Apollo Communication, established in 1999, has helped government bodies and businesses to choose a suitable publication house style where one is not already in place. A house style is meant to ensure consistency in presentation of the written word. Dates should be presented consistently throughout a document. For example, ‘23 July 2006’, is clear and easy to read: here figures are separated by a word, but it should not be ‘July 30, 2006’ in another part of the text. The same applies for the names of organizations, especially when capitalization must be adhered to. Proofread reports will be presented in a professional manner; and they will be free of jargon, spelling mistakes and precise in their meaning.


It has been said that proofreading is akin to spring cleaning. You spring clean your house because your friends are coming and the place is now spick and span, until your friends arrive and notice corners and crevices that you have missed.

It's practically impossible to spot mistakes in a document that you have been working on for many hours. To be honest, spotting mistakes in your own writing is not easy; misspelt words, confused meanings in the text and inconsistencies are just some of the errors that can be rectified by a fresh pair of eyes. Spell-checkers are not really the answer and some of the flimsiest errors can be missed, even when a document is read aloud or checked in hard copy.

Publication errors can change the meaning of what is implied in a sentence and they can be embarrassing for the author and the reader alike.

Here are some errors that have appeared in journals and websites:
  • company headquartered are in the USA (UK website)
  • they waved their claim for a better deal (Finance journal)
  • the lady was sipping her coffee when she tasted something funny. She experiences other affects, too (US website)
  • Mrs Mason is a heroin, who deserves our gratitude (The Spectator)

It is errors like these that professional editing and proofreading can address at reasonable cost and at fast turnaround times.

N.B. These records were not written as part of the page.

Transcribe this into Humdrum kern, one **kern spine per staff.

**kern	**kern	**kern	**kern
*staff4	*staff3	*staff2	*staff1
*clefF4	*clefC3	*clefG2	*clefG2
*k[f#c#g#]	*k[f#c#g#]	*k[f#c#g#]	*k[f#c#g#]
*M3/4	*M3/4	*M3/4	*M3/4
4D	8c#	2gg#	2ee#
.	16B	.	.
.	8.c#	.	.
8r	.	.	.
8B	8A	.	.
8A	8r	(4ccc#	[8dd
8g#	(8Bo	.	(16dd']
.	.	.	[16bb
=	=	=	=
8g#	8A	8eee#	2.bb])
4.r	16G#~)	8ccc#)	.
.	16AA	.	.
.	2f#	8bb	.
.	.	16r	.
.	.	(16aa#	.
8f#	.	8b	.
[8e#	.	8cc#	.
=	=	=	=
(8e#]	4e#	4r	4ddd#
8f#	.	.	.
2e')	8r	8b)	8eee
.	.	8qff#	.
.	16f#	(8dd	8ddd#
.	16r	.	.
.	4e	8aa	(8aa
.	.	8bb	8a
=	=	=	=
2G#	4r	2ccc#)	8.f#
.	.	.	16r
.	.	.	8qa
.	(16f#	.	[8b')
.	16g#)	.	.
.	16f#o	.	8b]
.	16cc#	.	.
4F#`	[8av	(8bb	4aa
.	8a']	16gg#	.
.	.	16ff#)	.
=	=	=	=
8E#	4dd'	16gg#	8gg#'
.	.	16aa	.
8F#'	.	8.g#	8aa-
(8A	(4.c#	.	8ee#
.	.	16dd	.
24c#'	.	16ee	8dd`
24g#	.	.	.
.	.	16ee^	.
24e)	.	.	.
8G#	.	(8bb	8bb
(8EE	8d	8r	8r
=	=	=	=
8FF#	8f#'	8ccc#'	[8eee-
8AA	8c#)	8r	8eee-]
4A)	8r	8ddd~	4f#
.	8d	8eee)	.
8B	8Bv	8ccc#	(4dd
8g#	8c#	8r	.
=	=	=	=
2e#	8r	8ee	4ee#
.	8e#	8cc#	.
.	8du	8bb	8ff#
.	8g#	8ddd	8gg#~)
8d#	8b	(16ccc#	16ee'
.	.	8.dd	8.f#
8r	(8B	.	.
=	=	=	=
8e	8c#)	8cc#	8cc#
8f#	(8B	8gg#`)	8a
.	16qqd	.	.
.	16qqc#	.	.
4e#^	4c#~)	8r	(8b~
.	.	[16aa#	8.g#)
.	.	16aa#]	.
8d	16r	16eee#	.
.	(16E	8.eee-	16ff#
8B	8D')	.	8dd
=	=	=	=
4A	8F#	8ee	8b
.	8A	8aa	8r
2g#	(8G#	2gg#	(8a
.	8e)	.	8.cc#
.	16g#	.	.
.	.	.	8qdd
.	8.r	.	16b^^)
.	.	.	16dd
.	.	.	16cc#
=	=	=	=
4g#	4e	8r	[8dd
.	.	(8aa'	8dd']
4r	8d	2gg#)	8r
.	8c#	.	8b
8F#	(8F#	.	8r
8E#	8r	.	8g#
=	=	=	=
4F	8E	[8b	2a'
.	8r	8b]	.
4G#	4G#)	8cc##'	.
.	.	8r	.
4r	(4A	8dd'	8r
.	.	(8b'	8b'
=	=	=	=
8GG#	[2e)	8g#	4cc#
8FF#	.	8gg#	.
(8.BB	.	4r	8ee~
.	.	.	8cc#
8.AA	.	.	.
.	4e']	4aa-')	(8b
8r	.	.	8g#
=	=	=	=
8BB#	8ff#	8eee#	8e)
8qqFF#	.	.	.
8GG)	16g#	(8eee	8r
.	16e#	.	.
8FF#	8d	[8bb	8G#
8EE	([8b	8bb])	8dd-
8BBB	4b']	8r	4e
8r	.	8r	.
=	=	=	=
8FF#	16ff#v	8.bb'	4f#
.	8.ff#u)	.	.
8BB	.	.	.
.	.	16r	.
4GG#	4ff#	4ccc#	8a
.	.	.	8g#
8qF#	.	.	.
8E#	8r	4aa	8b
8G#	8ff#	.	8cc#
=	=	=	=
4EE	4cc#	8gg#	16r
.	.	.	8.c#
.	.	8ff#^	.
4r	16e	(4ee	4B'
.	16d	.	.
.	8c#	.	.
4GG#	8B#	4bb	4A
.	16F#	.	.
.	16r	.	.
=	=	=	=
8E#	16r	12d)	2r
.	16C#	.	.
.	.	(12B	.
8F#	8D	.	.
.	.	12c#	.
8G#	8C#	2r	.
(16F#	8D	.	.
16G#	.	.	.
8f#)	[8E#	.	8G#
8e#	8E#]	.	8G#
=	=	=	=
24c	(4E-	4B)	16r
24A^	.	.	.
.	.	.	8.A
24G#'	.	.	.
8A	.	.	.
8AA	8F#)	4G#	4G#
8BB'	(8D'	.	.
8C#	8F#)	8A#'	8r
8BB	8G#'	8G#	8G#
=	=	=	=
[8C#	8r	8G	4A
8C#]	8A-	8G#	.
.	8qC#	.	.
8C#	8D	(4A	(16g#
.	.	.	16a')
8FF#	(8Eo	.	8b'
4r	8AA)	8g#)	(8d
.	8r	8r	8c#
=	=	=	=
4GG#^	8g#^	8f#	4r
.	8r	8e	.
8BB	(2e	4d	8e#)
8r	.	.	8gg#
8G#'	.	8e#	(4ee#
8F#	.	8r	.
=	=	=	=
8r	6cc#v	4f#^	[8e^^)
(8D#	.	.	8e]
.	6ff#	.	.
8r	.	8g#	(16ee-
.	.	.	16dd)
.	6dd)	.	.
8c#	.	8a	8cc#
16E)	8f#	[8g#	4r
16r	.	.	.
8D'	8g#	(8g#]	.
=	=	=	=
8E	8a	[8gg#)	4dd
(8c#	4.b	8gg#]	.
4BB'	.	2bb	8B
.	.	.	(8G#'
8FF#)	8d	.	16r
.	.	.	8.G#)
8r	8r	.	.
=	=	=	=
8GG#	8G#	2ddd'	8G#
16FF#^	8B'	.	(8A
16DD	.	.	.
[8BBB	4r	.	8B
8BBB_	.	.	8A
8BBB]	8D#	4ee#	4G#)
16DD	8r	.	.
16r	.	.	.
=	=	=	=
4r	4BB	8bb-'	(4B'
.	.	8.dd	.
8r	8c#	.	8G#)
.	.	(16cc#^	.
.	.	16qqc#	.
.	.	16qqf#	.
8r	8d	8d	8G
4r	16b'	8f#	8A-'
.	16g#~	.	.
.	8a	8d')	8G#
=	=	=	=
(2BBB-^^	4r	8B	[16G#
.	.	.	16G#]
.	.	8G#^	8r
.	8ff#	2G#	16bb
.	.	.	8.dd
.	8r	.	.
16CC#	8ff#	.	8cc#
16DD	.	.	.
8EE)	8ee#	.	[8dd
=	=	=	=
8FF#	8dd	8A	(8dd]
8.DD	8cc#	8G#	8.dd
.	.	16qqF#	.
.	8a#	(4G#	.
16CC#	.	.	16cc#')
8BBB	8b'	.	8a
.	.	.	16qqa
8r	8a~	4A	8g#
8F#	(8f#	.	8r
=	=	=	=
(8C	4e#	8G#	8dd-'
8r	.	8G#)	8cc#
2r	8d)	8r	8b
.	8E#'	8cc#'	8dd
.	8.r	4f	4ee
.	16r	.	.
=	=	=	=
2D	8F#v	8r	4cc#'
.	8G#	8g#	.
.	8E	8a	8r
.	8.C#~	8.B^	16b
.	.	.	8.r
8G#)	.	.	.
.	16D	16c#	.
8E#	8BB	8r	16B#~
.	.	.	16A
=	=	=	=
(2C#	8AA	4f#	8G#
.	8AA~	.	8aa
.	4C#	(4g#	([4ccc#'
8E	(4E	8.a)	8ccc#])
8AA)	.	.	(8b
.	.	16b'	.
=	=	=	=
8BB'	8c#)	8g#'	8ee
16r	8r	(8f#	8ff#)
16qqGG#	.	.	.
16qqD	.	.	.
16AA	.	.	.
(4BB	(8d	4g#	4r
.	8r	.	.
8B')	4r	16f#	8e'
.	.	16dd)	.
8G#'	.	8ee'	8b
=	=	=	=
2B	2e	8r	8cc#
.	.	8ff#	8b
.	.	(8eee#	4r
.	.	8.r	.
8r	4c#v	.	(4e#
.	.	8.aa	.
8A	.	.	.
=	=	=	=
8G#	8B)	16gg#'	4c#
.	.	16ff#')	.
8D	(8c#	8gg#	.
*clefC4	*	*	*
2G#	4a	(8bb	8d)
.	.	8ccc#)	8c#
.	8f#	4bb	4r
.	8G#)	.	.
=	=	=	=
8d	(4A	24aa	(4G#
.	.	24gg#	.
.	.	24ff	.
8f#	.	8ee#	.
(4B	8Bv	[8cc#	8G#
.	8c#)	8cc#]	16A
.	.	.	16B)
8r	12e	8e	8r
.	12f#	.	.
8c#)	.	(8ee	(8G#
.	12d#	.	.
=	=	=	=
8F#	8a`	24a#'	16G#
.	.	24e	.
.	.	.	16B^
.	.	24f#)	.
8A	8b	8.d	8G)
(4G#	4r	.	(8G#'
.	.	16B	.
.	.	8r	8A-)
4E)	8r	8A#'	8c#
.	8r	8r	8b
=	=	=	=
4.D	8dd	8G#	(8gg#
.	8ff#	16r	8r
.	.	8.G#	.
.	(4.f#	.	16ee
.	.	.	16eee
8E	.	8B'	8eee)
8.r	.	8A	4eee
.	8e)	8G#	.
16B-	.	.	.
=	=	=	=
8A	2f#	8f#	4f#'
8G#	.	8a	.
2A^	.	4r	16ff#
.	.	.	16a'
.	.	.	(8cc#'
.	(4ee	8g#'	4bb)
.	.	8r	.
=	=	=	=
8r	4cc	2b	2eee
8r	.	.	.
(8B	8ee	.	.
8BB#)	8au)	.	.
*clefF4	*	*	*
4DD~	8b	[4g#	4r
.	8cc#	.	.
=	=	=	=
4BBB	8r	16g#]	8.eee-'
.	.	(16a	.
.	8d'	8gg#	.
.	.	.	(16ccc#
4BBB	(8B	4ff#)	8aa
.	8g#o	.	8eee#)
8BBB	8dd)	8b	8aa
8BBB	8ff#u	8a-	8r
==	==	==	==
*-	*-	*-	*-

Not so long ago a client asked for our opinion about a chapter of their manuscript that they were about to send for translation. The book in question, they maintained, had been proofread; they asked us to ‘look over it’. It was well written but it was riddled with a multiplicity of grammatical errors and inconsistencies, such as (‘among’/‘amongst’; ‘realise’/‘realize’), clichés (‘they swept them into their arms’) and headings that were inconsistent in style (‘Reasons for society's actions’/‘Structure of The Book’). There were also many instances where dashes should have been used in place of hyphens and vice versa.

What does editing entail? Editing makes sure that sentences mean what they are intended to mean; that layout in a document is accurate and that text is presented in a professional manner for its intended audience; and that books, booklets, dissertations and reports are consistent in their style and free of jargon.

Editing, sometimes referred to as copy-editing, is an essential part of publication. Unedited documents that are riddled with grammatical errors give a poor impression of their authors. Authors are known to overlook elementary errors and inconsistencies in the documents they produce.

Written material should be free of grammatical and stylistic errors, including spelling errors, inconsistencies and ambiguities in meaning.

Developmental editing involves not only copy-editing and proofreading, but a substantial amount of rewriting and reorganization to improve a document's clarity.

When clients ask for proofreading, they really mean that they want a document to be checked for all kinds of errors. This may entail checking for typos (literals), missing words, repeated phrases and bad word breaks.

It is for these reasons that the ‘fresh pair of eyes’ is so important in the final preparation of a document.